USS Aroostook (ID-1256/CM-3/AK-44) — a 3,800 long tons (3,900 t) minelayer — was built in 1907 at Philadelphia, Pennsylvania, as the coastal passenger steamer Bunker Hill. She was acquired by the Navy in November 1917 and renamed within a few days. Placed in commission in December as ID-1256, she was converted to a "mine planter" at the Boston Navy Yard during the next several months.

World War I, 1918-1919

After a brief shakedown cruise in mid-June 1918, Aroostook took on board a load of mines and began a voyage across the Atlantic Ocean in company with her sister minelayer Shawmut. The trip, facilitated by the then-novel technique of refueling at sea, took her to Scotland, where in July she began laying thousands of mines in the North Sea to create a barrier for transiting German submarines. This effort came to an end with the 11 November 1918 Armistice, and Aroostook returned home in December.

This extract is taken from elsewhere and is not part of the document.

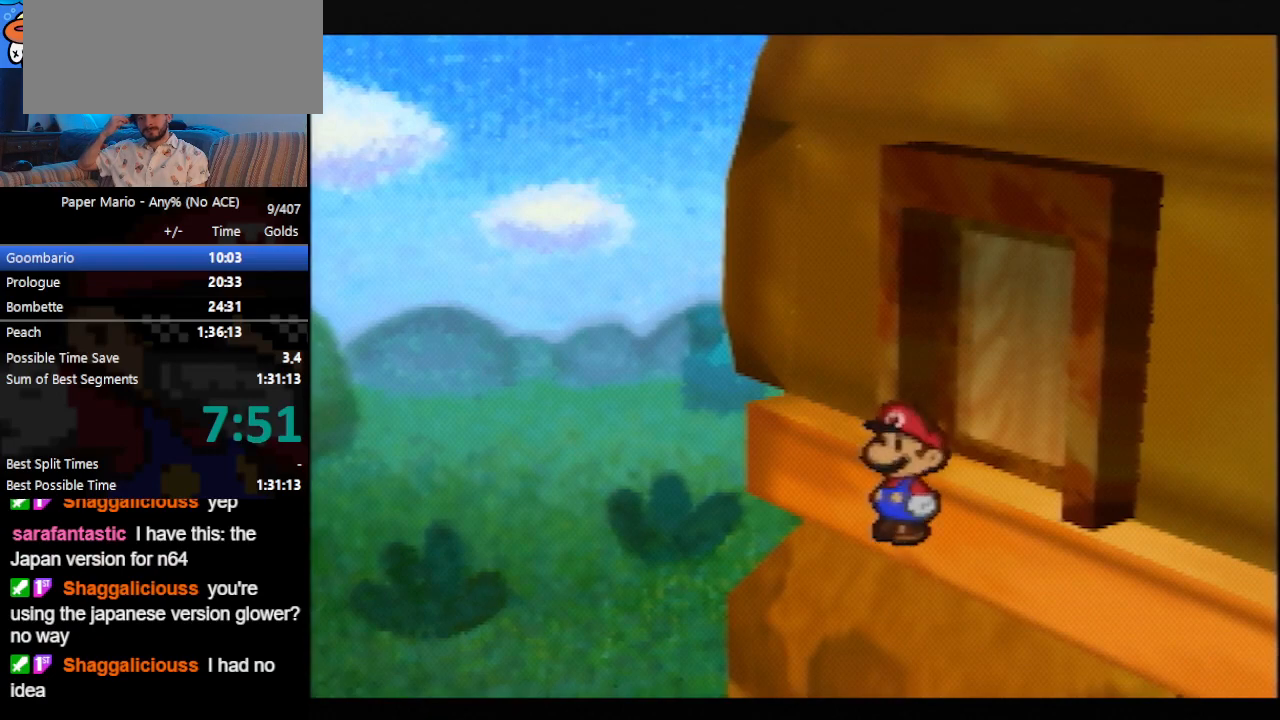
{"buttons": ["B"], "left_stick": "center", "events": []}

Aircraft tender, 1919-1931

In the spring of 1919 Aroostook was refitted to support a Navy attempt to fly across the Atlantic.

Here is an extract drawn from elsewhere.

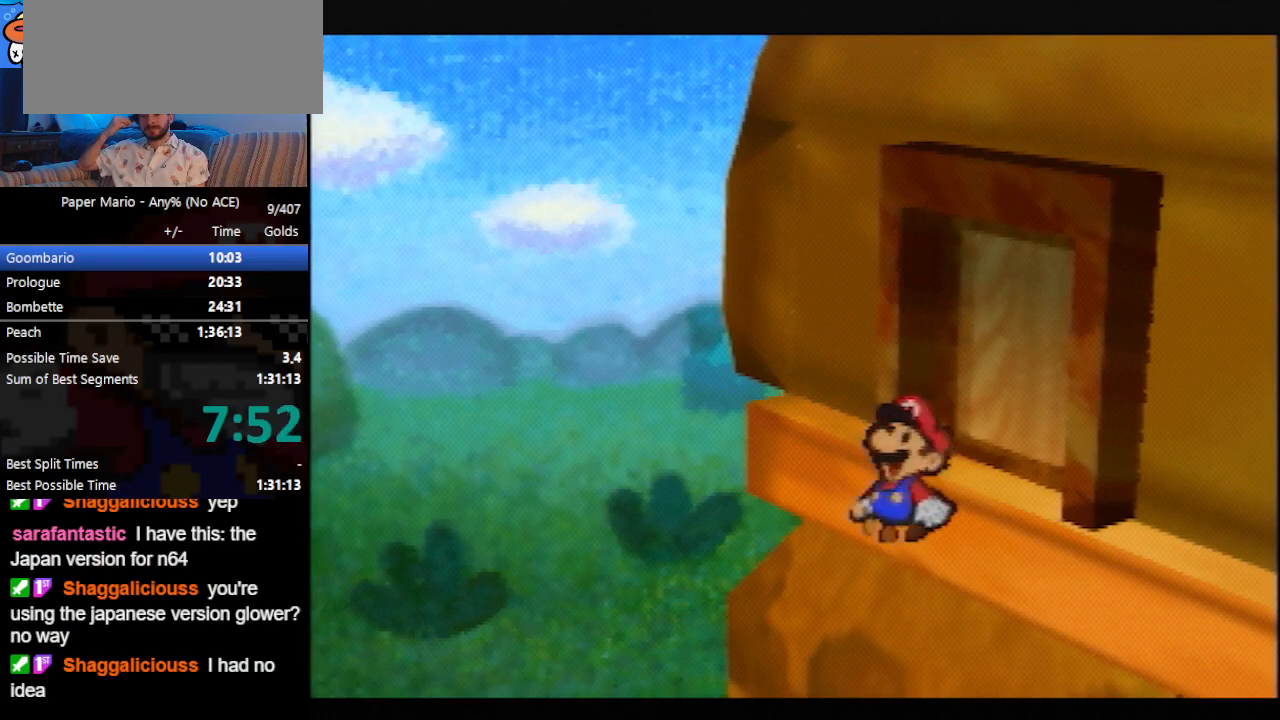
{"buttons": ["B"], "left_stick": "center", "events": []}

During the first half of May she was at Trepassy, Newfoundland, as base for the three big Curtiss NC flying boats that departed, eastbound, on the 16th. The ship then steamed to England, where she greeted the NC-4, the only plane to complete the trip by air, at the end of May. Aroostook then took the NC-4 back to U.S., and in August-early September carried a cargo of mines and supplies to California. She spent the rest of the year on the West Coast performing transportation duties and on assignment as the Pacific Fleet's aviation flagship.

Though continuing to be classified as a minelayer, and receiving the designation CM-3 in mid-1920, Aroostook's remaining active service was as an aircraft tender. Throughout the 1920s, she mainly operated in the eastern Pacific, but made occasional visits to the Caribbean area and the U.S. East Coast to take part in fleet exercises. Aroostook also steamed to Hawaii in 1925 and 1928, on the first occasion as a support ship for a pioneering attempt to fly two patrol planes from the West Coast to Hawaii.

Decommissioning and sale, 1931-1947

Placed out of commission in March 1931 at the Puget Sound Navy Yard, Bremerton, Washington, Aroostook was laid up for the next decade. With World War II raging in Europe and threatening to spread worldwide, she was considered for reactivation as a cargo ship, and in May 1941 was redesignated AK-44. However, her age and limited capabilities kept her inactive. In February 1943, Aroostook was stricken from the Naval Vessel Register and transferred to the War Shipping Administration. Regaining the name Bunker Hill, she stayed in port for the rest of the War. Though sold in 1947 to a firm that planned to use her as a floating casino, these plans fell through and the old ship was seized by the Government, which sold her for scrapping in October 1947.